Priestly adds: “We’ve been having a really good time and hopefully it comes through in the show and people enjoy watching it.”
The 10-episode season, produced and distributed by Entertainment One, has been written by showrunners Shelley Eriksen (Continuum) and Alan McCullough (Rookie Blue), who gave their stars plenty of room to embody their characters beyond the lines on the script.
“We had quite a bit of latitude (with the characters), which is good because things would change on a daily basis,” Priestly reveals. “Things would evolve while we were shooting, so it was exciting. A lot of those changes came out of the fact that everyone was always working to make the show better.”
Sampson adds: “And once we got into the groove of our characters, things were evolving because of that too. It was like a living, breathing thing.”

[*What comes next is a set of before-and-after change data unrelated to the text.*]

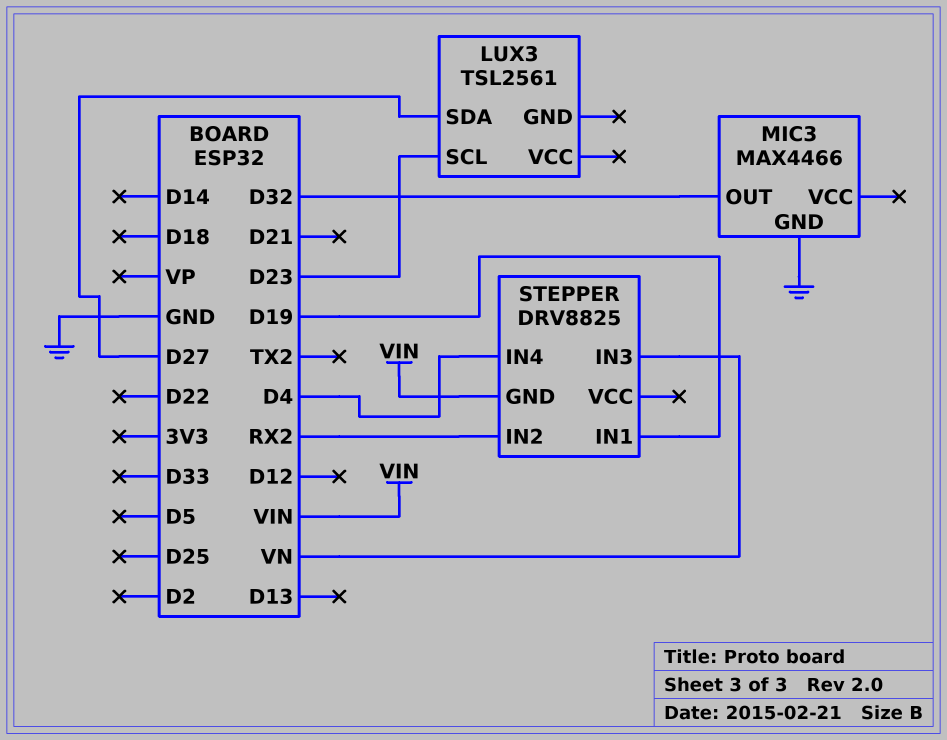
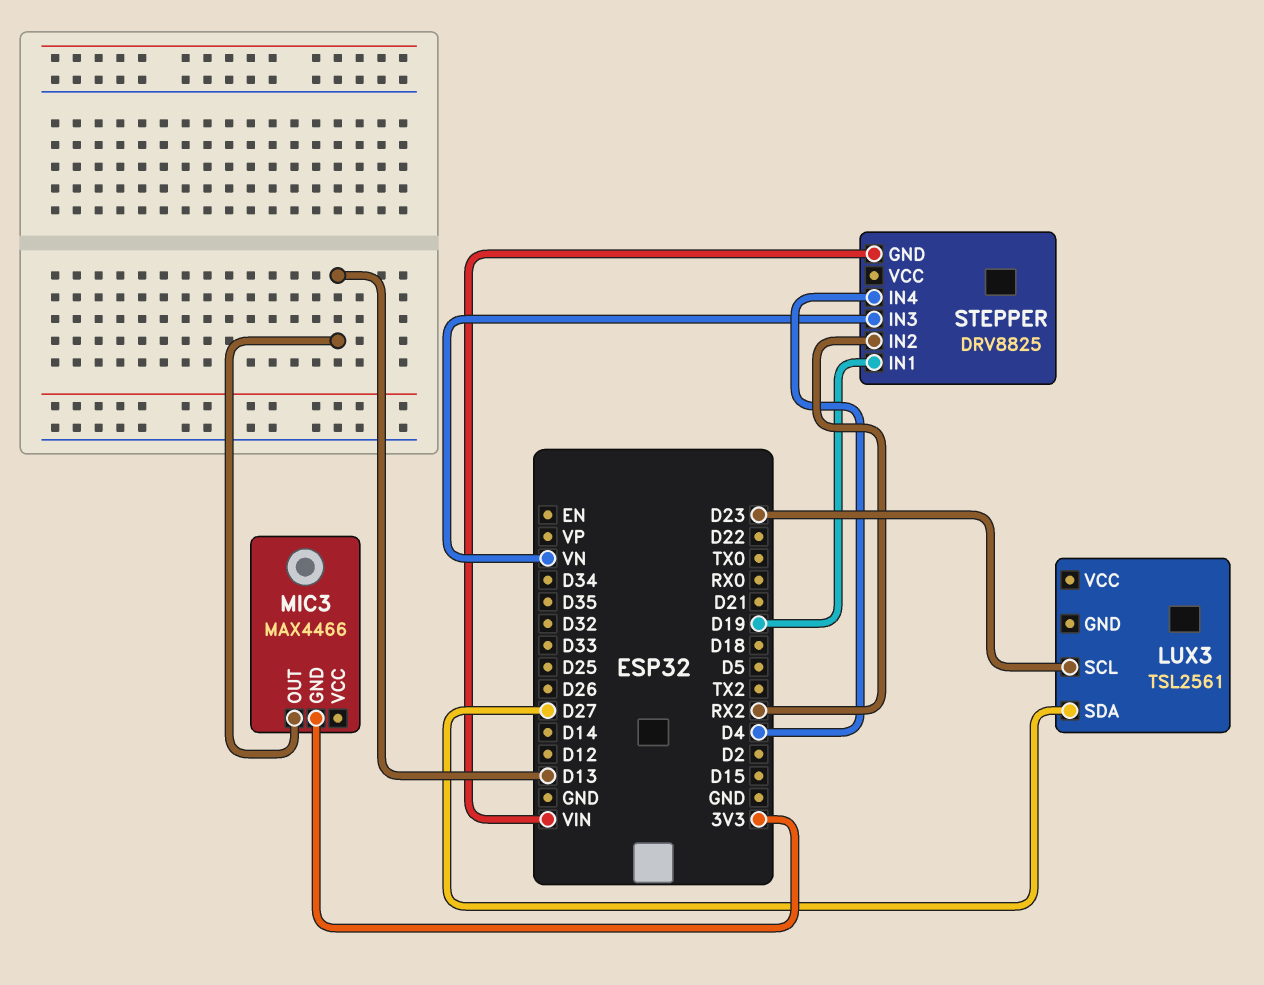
MIC3 pin GND: GND -> 3V3
MIC3 pin OUT: D32 -> D13

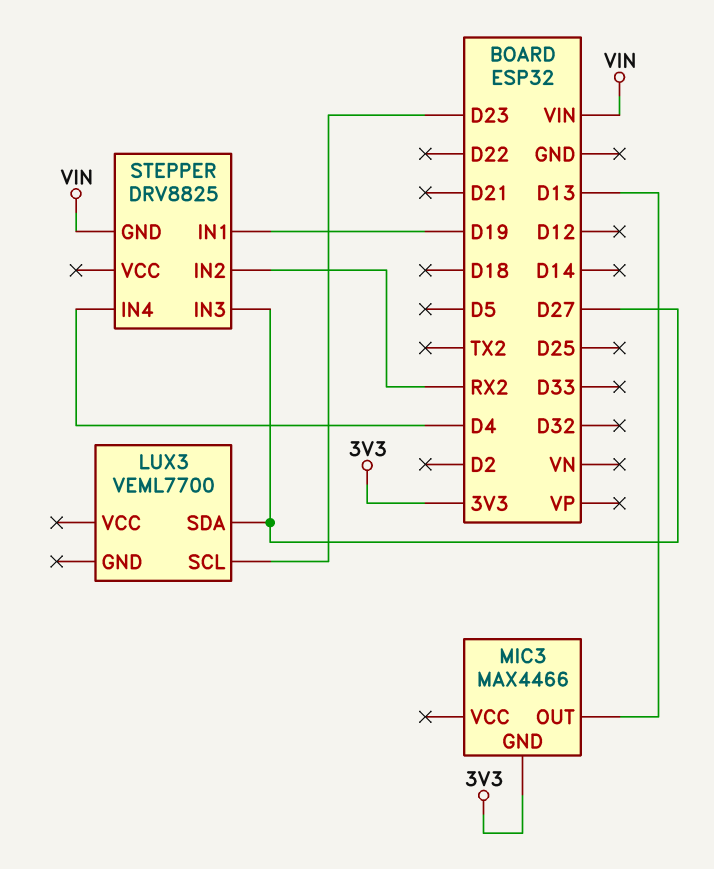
LUX3: TSL2561 -> VEML7700
STEPPER pin IN3: VN -> D27

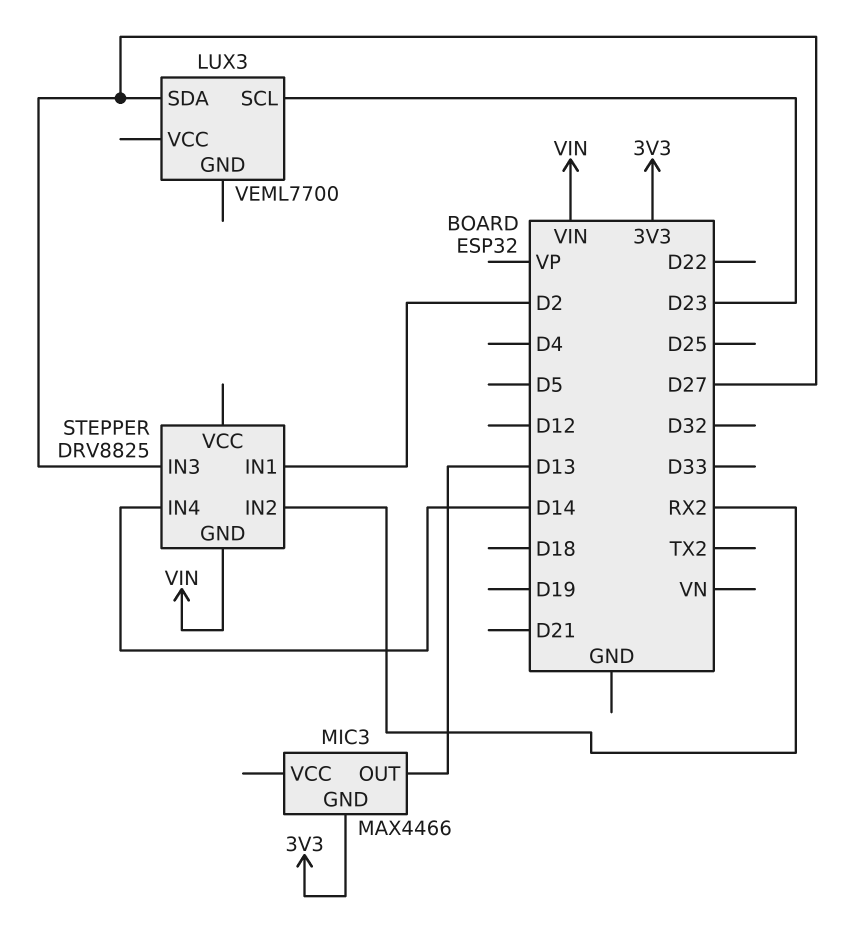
STEPPER pin IN1: D19 -> D2
STEPPER pin IN4: D4 -> D14

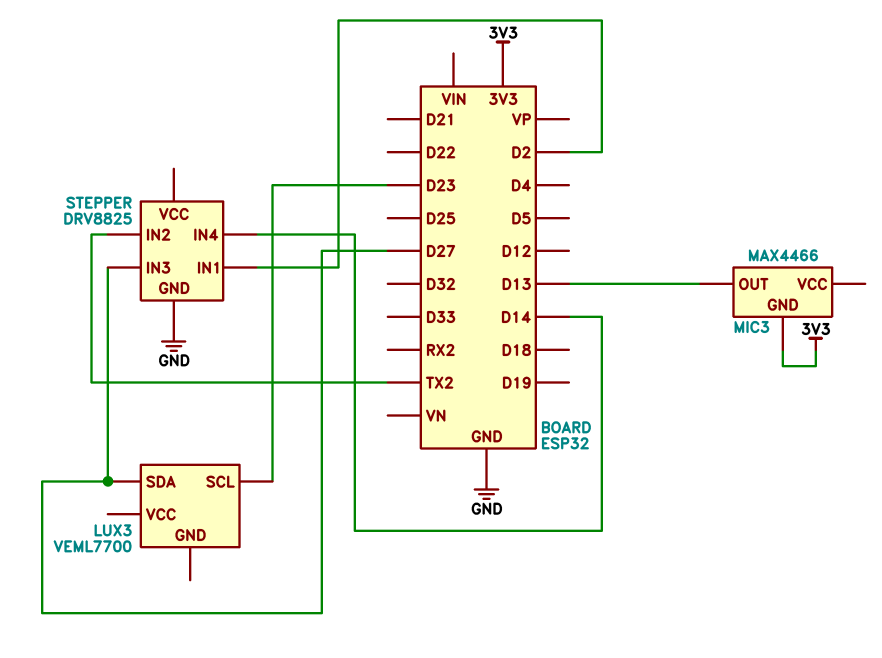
STEPPER pin GND: VIN -> GND
STEPPER pin IN2: RX2 -> TX2

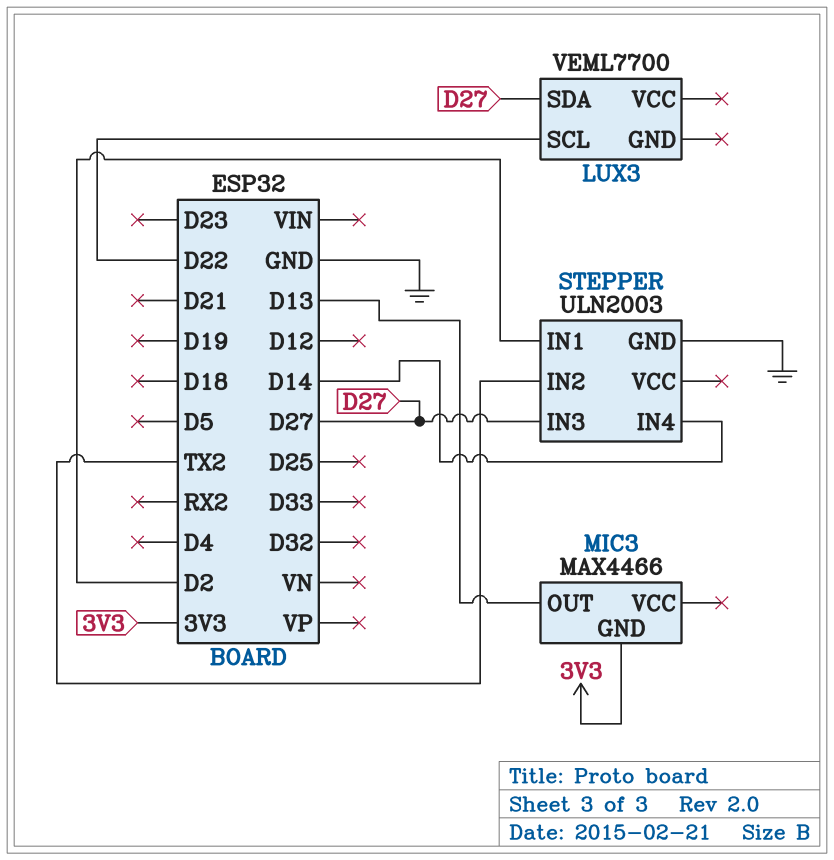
LUX3 pin SCL: D23 -> D22
STEPPER: DRV8825 -> ULN2003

The production wasn’t without its challenges, however, and both Sampson and Priestly recall one particularly cold day shooting on board a ferry.
“The day on the ferry was coldest I have been in my entire life,” Sampson says. “There were tears rolling down our faces and we’re trying to pretend it’s a nice fall day. There were tears non-stop!”
Priestly adds: “We shot an episode on Toronto Island – it’s not a place many people go or know about. It’s a beautiful island just in Lake Ontario and you have to take a ferry to get there (from the main city of Toronto). They shut down the ferry in the winter, and we were on it on the last day it was in operation before winter. And there’s a reason they shut it down – because it’s so fucking cold. It was the coldest I’ve been in a long time.”
Priestly now splits his time in front of and behind the camera, having first climbed into the director’s chair more than 20 years ago for episodes of 90210. More recently, he’s helmed episodes of medical drama Saving Hope and forthcoming horror Van Helsing – and he says the new opportunities that emerging streaming services provide mean it’s an exciting time to be working in television.
“There’s been a lot of qualitative improvements in television, certainly since I started my career in the 1980s, like the way we shoot television now,” he notes. “When I started, we shot on film. Film is dead. The way we light television now is different. We use LED lights as opposed to the old acetylene lights.
“The technology has impacted the way we do it in myriad ways. But also the fact the special effects are so readily available now. The use of green screens and the things you can do without green screens, the opportunities to be creative are so much greater now than they were even 10 years ago. The landscape has evolved and continues to evolve every day.”